The "Golden Triangle," which consists of the Gulf of Mexico and offshore West Africa and Brazil, "will make up over 60% of global subsea production, SURF [subsea, umbilicals, risers and flowlines] and processing hardware expenditure over the forecast period," said the authors. "Africa will remain the largest market for upstream hardware; however, looking beyond the forecast period Latin America with Brazil's developments in the presalt Santos Basin could surpass African expenditure.

"North American spend will remain important, but is likely to see much less growth than Africa and Latin America, while North Sea activity is forecast for a slight decline in spend. These growth rates reflect the relative maturity of the regions. In addition, Asia and 'Australasia' present sizeable markets."

Spending for hardware to operate in the deepwater is expected to account for more than half of the total market spend in the next five years "and illustrates the increasing importance of deepwater reserves for the industry," the report said.

Development "is being driven by the challenges involved in accessing new reserves," said the authors. "Fields are being developed in deeper waters, from increasingly remote locations and in extreme 'metocean' conditions." Metocean, an abbreviation of "meteorology" and "oceanography," is used by the offshore industry to describe the physical environment near facilities, such as offshore platforms.
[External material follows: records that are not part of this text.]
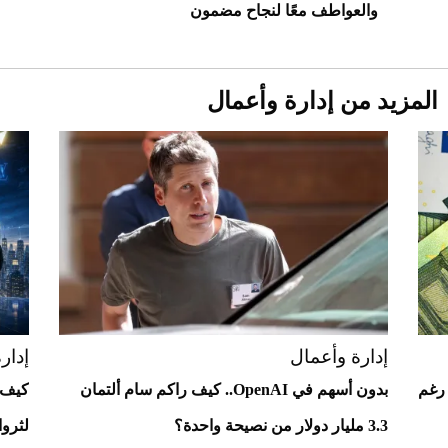
والعواطف معًا لنجاح مضمون
المزيد من إدارة وأعمال
Aston Martin Valiant: على هوى الأبطال
إدارة وأعمال
إدار
 ألف دولار رغم
بدون أسهم في OpenAI.. كيف راكم سام ألتمان
3.3 مليار دولار من نصيحة واحدة؟
لثرو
"Smaller, more widely scattered reserves, which were in the past uneconomic or too technologically challenging to develop, are now benefiting from higher oil prices and more advanced subsea hardware solutions," the report said. "Subsea developments continue to account for an ever increasing-share of offshore activity."

Higher oil prices also are driving drillers to look for reserves, said the authors.

"The economic downturn did undoubtedly hit some subsea projects, due to their relative complexity and the associated costs, with most operators using conservative hurdle rates to determine levels of investment. We have witnessed some moderation and reversal of the cost inflation that occurred in the years leading up to 2008."

Spending to build subsea pipelines will account for more than half of all subsea capex over the coming five years, according to Douglas-Westwood.

"Eastern Europe and the Former Soviet Union, Asia and the Middle East are expected to account for 78% of all pipeline expenditure," said Douglas-Westwood analyst Ian Jones. "This huge market is characterized by a number of multi-billion-dollar projects which are expected over the next five years -- albeit this is dependent upon various political and economical factors, which are likely to be dynamic."